Montenegro’s Magistrates Are Not Independent, Says NGO

A local NGO has urged Montenegro's Constitutional Court to end the practice of the government appointing magistrates.

Milena Milosevic
BIRN
Podgorica

The Centre for Civic Education, CGO-CCE, has filed on Tuesday a proposal in front of the Constitutional Court for their review of the implementation of the Law on Misdemeanours to be treated as a priority.

Danilo Ajkovic, the CGO-CCE member, said that the procedures of the government-determined appointments and dismissals of 68 of Montenegro's magistrates are violating people's right for trial in front of the independent court.

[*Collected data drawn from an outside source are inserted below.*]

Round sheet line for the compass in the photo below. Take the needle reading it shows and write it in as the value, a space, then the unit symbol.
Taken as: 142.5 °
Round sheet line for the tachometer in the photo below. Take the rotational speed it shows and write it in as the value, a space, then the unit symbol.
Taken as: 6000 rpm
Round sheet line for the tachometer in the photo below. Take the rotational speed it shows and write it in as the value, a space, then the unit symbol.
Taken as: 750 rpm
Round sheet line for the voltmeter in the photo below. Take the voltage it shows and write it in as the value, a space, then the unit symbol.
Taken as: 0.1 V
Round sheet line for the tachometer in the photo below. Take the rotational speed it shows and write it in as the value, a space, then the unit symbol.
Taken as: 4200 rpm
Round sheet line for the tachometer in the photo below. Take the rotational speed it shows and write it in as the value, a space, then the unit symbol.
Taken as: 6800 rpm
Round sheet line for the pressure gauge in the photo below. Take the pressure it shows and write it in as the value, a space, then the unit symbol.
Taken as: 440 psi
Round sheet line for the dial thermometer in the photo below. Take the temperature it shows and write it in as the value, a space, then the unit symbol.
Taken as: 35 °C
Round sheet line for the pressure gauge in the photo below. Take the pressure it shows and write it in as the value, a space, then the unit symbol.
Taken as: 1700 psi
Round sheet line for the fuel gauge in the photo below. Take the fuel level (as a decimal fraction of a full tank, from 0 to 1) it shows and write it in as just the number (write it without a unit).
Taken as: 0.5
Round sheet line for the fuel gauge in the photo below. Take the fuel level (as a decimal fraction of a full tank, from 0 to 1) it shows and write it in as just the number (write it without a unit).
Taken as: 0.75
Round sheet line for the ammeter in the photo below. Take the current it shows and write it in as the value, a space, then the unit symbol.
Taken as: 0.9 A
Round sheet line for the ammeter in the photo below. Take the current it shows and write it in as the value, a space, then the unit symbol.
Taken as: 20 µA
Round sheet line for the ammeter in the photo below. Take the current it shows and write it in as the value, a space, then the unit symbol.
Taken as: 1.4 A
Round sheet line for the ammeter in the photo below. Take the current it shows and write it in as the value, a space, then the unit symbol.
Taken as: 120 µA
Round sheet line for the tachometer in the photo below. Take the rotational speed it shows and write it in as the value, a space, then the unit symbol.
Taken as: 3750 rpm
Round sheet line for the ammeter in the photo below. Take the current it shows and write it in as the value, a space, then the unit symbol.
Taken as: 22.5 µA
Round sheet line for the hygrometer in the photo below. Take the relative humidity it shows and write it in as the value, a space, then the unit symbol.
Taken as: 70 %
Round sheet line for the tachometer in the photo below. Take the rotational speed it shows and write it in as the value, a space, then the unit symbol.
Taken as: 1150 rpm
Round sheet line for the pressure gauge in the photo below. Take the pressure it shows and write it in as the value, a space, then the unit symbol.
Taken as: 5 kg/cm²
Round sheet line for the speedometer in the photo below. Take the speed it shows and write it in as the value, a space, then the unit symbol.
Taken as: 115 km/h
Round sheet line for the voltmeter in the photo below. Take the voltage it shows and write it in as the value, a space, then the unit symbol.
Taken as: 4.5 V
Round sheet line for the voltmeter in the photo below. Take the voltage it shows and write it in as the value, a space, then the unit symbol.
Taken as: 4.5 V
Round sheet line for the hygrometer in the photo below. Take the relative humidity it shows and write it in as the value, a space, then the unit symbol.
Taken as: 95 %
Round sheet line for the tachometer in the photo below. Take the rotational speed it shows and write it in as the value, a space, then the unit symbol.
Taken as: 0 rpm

He explained that the new law, adopted in 2011 was not problematic, but the fact that the provisions of the old law were still being implemented is.

Prior to the adoption of the new law, Montenegro did not have magistrate courts, but councils and regional authorities, whose members were appointed by the government to the five years term.

The old practice, however, has continued, after the new law was adopted in September 2011, breaching thus several provisions of the 2007 Constitution, the CGO-CCE argues.

The Constitution stipulates that judges and presiding judges should be elected by the Judicial Council and that the judicial tenure is permanent.

The NGO argues that the most harmful consequence of the current practice is that the government, through government appointed magistrates, could decide even about jail sentences.